• **What the task requires**
Print the listing below verbatim, passing over each picture.

• **Records to use**
====
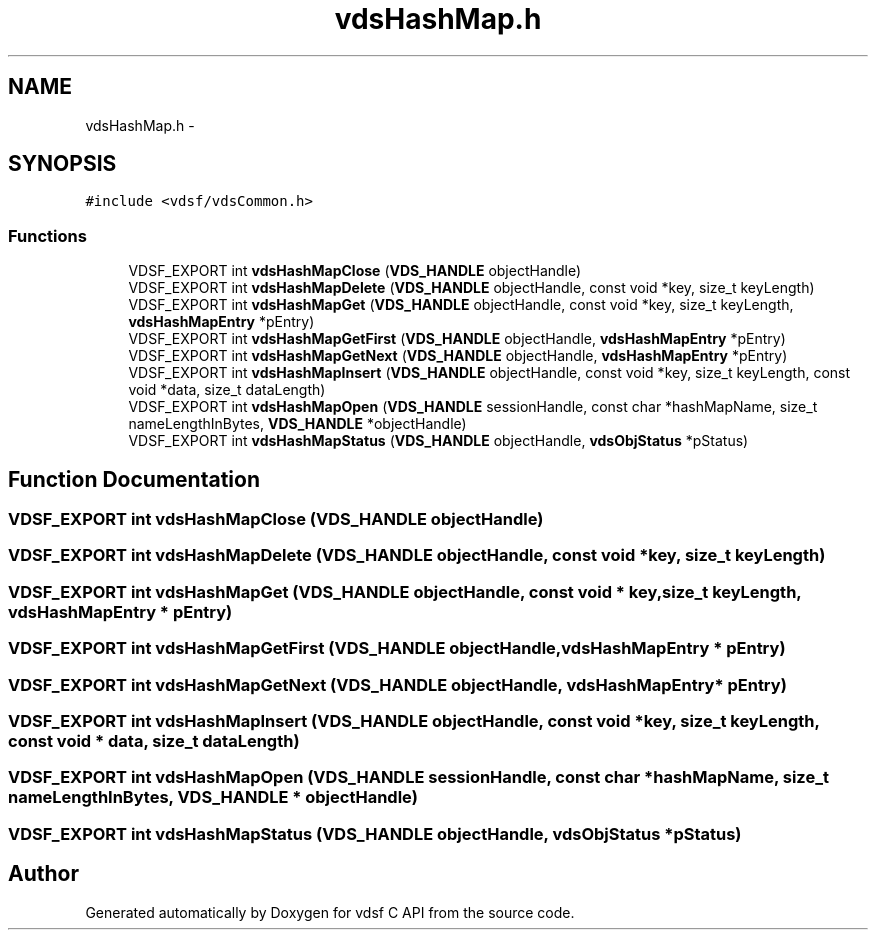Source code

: .TH "vdsHashMap.h" 3 "2 Nov 2007" "Version 0.1" "vdsf C API" \" -*- nroff -*-
.ad l
.nh
.SH NAME
vdsHashMap.h \- 
.SH SYNOPSIS
.br
.PP
\fC#include <vdsf/vdsCommon.h>\fP
.br

.SS "Functions"

.in +1c
.ti -1c
.RI "VDSF_EXPORT int \fBvdsHashMapClose\fP (\fBVDS_HANDLE\fP objectHandle)"
.br
.ti -1c
.RI "VDSF_EXPORT int \fBvdsHashMapDelete\fP (\fBVDS_HANDLE\fP objectHandle, const void *key, size_t keyLength)"
.br
.ti -1c
.RI "VDSF_EXPORT int \fBvdsHashMapGet\fP (\fBVDS_HANDLE\fP objectHandle, const void *key, size_t keyLength, \fBvdsHashMapEntry\fP *pEntry)"
.br
.ti -1c
.RI "VDSF_EXPORT int \fBvdsHashMapGetFirst\fP (\fBVDS_HANDLE\fP objectHandle, \fBvdsHashMapEntry\fP *pEntry)"
.br
.ti -1c
.RI "VDSF_EXPORT int \fBvdsHashMapGetNext\fP (\fBVDS_HANDLE\fP objectHandle, \fBvdsHashMapEntry\fP *pEntry)"
.br
.ti -1c
.RI "VDSF_EXPORT int \fBvdsHashMapInsert\fP (\fBVDS_HANDLE\fP objectHandle, const void *key, size_t keyLength, const void *data, size_t dataLength)"
.br
.ti -1c
.RI "VDSF_EXPORT int \fBvdsHashMapOpen\fP (\fBVDS_HANDLE\fP sessionHandle, const char *hashMapName, size_t nameLengthInBytes, \fBVDS_HANDLE\fP *objectHandle)"
.br
.ti -1c
.RI "VDSF_EXPORT int \fBvdsHashMapStatus\fP (\fBVDS_HANDLE\fP objectHandle, \fBvdsObjStatus\fP *pStatus)"
.br
.in -1c
.SH "Function Documentation"
.PP 
.SS "VDSF_EXPORT int vdsHashMapClose (\fBVDS_HANDLE\fP objectHandle)"
.PP
.SS "VDSF_EXPORT int vdsHashMapDelete (\fBVDS_HANDLE\fP objectHandle, const void * key, size_t keyLength)"
.PP
.SS "VDSF_EXPORT int vdsHashMapGet (\fBVDS_HANDLE\fP objectHandle, const void * key, size_t keyLength, \fBvdsHashMapEntry\fP * pEntry)"
.PP
.SS "VDSF_EXPORT int vdsHashMapGetFirst (\fBVDS_HANDLE\fP objectHandle, \fBvdsHashMapEntry\fP * pEntry)"
.PP
.SS "VDSF_EXPORT int vdsHashMapGetNext (\fBVDS_HANDLE\fP objectHandle, \fBvdsHashMapEntry\fP * pEntry)"
.PP
.SS "VDSF_EXPORT int vdsHashMapInsert (\fBVDS_HANDLE\fP objectHandle, const void * key, size_t keyLength, const void * data, size_t dataLength)"
.PP
.SS "VDSF_EXPORT int vdsHashMapOpen (\fBVDS_HANDLE\fP sessionHandle, const char * hashMapName, size_t nameLengthInBytes, \fBVDS_HANDLE\fP * objectHandle)"
.PP
.SS "VDSF_EXPORT int vdsHashMapStatus (\fBVDS_HANDLE\fP objectHandle, \fBvdsObjStatus\fP * pStatus)"
.PP
.SH "Author"
.PP 
Generated automatically by Doxygen for vdsf C API from the source code.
====
• **Response for this exercise**
Source code

: .TH "vdsHashMap.h" 3 "2 Nov 2007" "Version 0.1" "vdsf C API" \" -*- nroff -*-
.ad l
.nh
.SH NAME
vdsHashMap.h \- 
.SH SYNOPSIS
.br
.PP
\fC#include <vdsf/vdsCommon.h>\fP
.br

.SS "Functions"

.in +1c
.ti -1c
.RI "VDSF_EXPORT int \fBvdsHashMapClose\fP (\fBVDS_HANDLE\fP objectHandle)"
.br
.ti -1c
.RI "VDSF_EXPORT int \fBvdsHashMapDelete\fP (\fBVDS_HANDLE\fP objectHandle, const void *key, size_t keyLength)"
.br
.ti -1c
.RI "VDSF_EXPORT int \fBvdsHashMapGet\fP (\fBVDS_HANDLE\fP objectHandle, const void *key, size_t keyLength, \fBvdsHashMapEntry\fP *pEntry)"
.br
.ti -1c
.RI "VDSF_EXPORT int \fBvdsHashMapGetFirst\fP (\fBVDS_HANDLE\fP objectHandle, \fBvdsHashMapEntry\fP *pEntry)"
.br
.ti -1c
.RI "VDSF_EXPORT int \fBvdsHashMapGetNext\fP (\fBVDS_HANDLE\fP objectHandle, \fBvdsHashMapEntry\fP *pEntry)"
.br
.ti -1c
.RI "VDSF_EXPORT int \fBvdsHashMapInsert\fP (\fBVDS_HANDLE\fP objectHandle, const void *key, size_t keyLength, const void *data, size_t dataLength)"
.br
.ti -1c
.RI "VDSF_EXPORT int \fBvdsHashMapOpen\fP (\fBVDS_HANDLE\fP sessionHandle, const char *hashMapName, size_t nameLengthInBytes, \fBVDS_HANDLE\fP *objectHandle)"
.br
.ti -1c
.RI "VDSF_EXPORT int \fBvdsHashMapStatus\fP (\fBVDS_HANDLE\fP objectHandle, \fBvdsObjStatus\fP *pStatus)"
.br
.in -1c
.SH "Function Documentation"
.PP 
.SS "VDSF_EXPORT int vdsHashMapClose (\fBVDS_HANDLE\fP objectHandle)"
.PP
.SS "VDSF_EXPORT int vdsHashMapDelete (\fBVDS_HANDLE\fP objectHandle, const void * key, size_t keyLength)"
.PP
.SS "VDSF_EXPORT int vdsHashMapGet (\fBVDS_HANDLE\fP objectHandle, const void * key, size_t keyLength, \fBvdsHashMapEntry\fP * pEntry)"
.PP
.SS "VDSF_EXPORT int vdsHashMapGetFirst (\fBVDS_HANDLE\fP objectHandle, \fBvdsHashMapEntry\fP * pEntry)"
.PP
.SS "VDSF_EXPORT int vdsHashMapGetNext (\fBVDS_HANDLE\fP objectHandle, \fBvdsHashMapEntry\fP * pEntry)"
.PP
.SS "VDSF_EXPORT int vdsHashMapInsert (\fBVDS_HANDLE\fP objectHandle, const void * key, size_t keyLength, const void * data, size_t dataLength)"
.PP
.SS "VDSF_EXPORT int vdsHashMapOpen (\fBVDS_HANDLE\fP sessionHandle, const char * hashMapName, size_t nameLengthInBytes, \fBVDS_HANDLE\fP * objectHandle)"
.PP
.SS "VDSF_EXPORT int vdsHashMapStatus (\fBVDS_HANDLE\fP objectHandle, \fBvdsObjStatus\fP * pStatus)"
.PP
.SH "Author"
.PP 
Generated automatically by Doxygen for vdsf C API from the source code.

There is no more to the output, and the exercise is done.